Wednesday, May 20, 2009

PAINTING CITIES

My paintings live in odd places. The doctor who saved JD's life when he was born has one. My trainer in Malibu has one. My mother had two, but after she left the world, her nurse sent them back to me. A psychotherapist whom I consulted when I was crippled has one. I gave one I love to Bethy, who handles our accounts. One is propped against my light, which hangs over this desk, and lights up my keyboard.

Acrylics, layered on like oils, blues, reds, pinks, purples. a swirl of stars like tiny flowers, my vision of a galaxy -- it's leaning against the desk lamp like a bulletin board. I've clipped onto it a typed list of the posts on my blog, Fran/ Sue/JD phone and fax numbers, passwords, set up data, and Earthlink case numbers.

I keep thinking it's time to buy a clipboard, or an easel, but I just clip on more papers.

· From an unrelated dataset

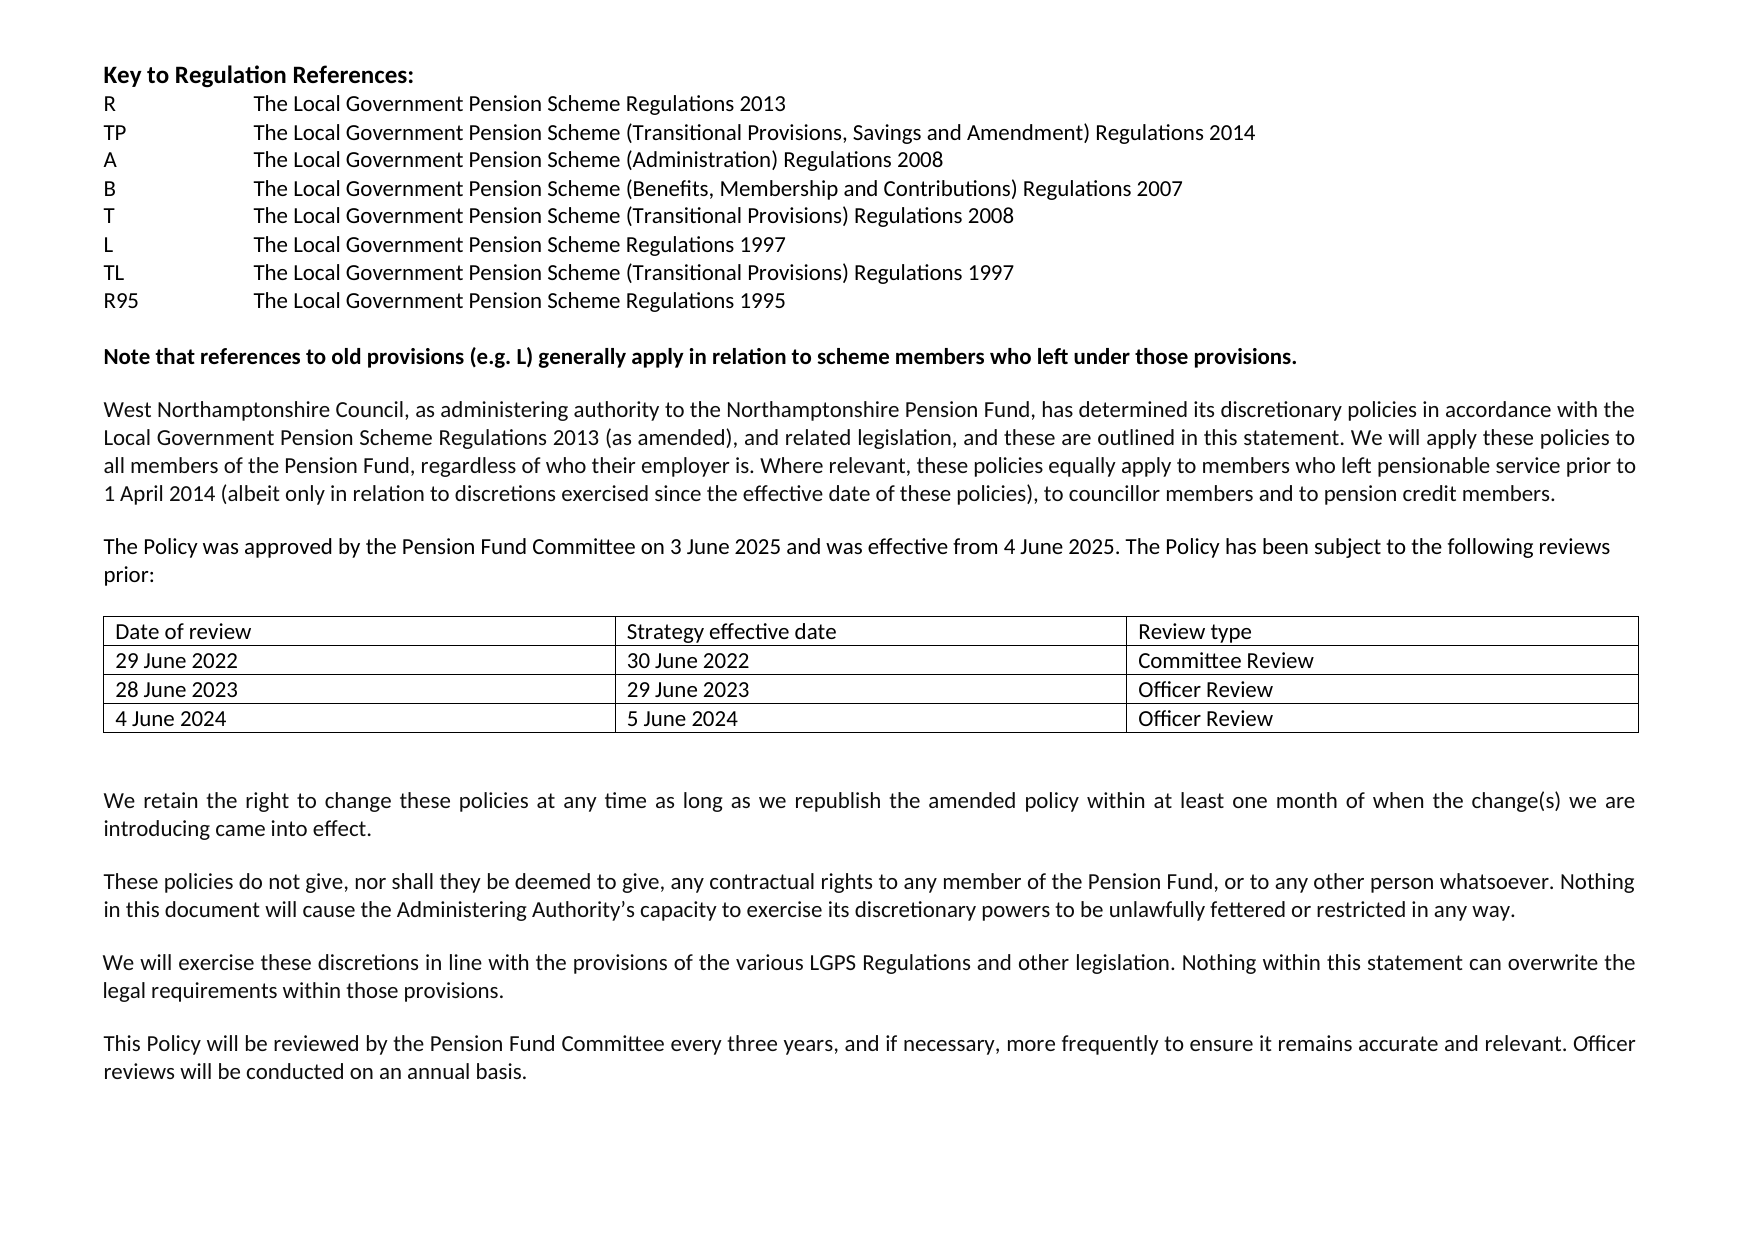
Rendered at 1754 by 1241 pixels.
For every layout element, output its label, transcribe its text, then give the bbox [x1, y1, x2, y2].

Continue ignoring out-of-date notes taped here and there, on my large, curved, beige Exxon desk, into which my green velvet desk chair (on wheels) is pulled. So I sit a proper distance from my 24 inch monitor and keyboard. With the computer diagonally to my right like a bird's wing, hovering above the surge protector into which everything is plugged. Except the router, which sits on an old mahogany desk (like the desk chair) that JC scrounged, carried upstairs from the street, along with shelves and wastebaskets, that once upon a time belonged to an office of someone who's gone out of business.

Get the picture? I was going to describe my paintings, not my office, but like the paintings, it's like a stage set, every piece, every part expressing, representing a thought, a choice.

Similarly, the hallways. They're the gallery for my paintings -- large, medium, and small New York cityscapes. I enjoy details, daubing in, layering on, doing fine lines, doing with painting what I do when I'm on the phone with a pencil in my hand. I draw intricate flowers, stems, branching into more stems, dividing into thinner ones that turn into twigs, each with a leaf or two, each leaf, with a spine from which capillaries extend to its scalloped edges. The cityscapes were inspired by a photo of the city that I saw in a magazine -- an infinity of buildings above which other buildings hover, behind which smaller buildings peep, all of them with windows. My goodness, sometime I ought to count how many windows. Squares, rectangles, some with oval arches are minutely, delicately calligraphed in the largest cityscape in the hall outside our theater -- it's the city in shades of orange, reds, and gold leaf lacquer, a 3 foot by 5 foot canvas.

Meticulous, ridiculous ! There goes the rhymer in me, rhyming words for the fun of it as I sidle up to describing my clowns. The doorway of JD's room has a door-size girl clown, a portrait of me done in oils; with felt, montage style giving me a moo-cow's fake eyelashes. Next to the front door there's an 8 x 4 foot clown on it (JC) -- oils, colored glass buttons, and sequins from an old costume. I did the clowns when JD was a toddler, so that when we were in and out of town, the life-size clowns were Mommy and Daddy, always present.

Once, when I was painting a lot, because I was between tours (had no new choreography projects in mind, and writing was daily logs about what to do), a friend brought a gallery owner over from Boston. He studied them, all of them, and said, after hemming and hawing ... "Uh well, they might um ... sell ... but ... "

But he never explained more. Want to buy a fascinating painting? JC in the other room was given, by Paramount pictures, a Canon camera and color printer. (He did a big part "Charlotte's Web" from which he was completely cut.) I told JC that it would be nice to have a picture of my galaxy clipboard ... maybe, one of these days we'll do a blog exhibit.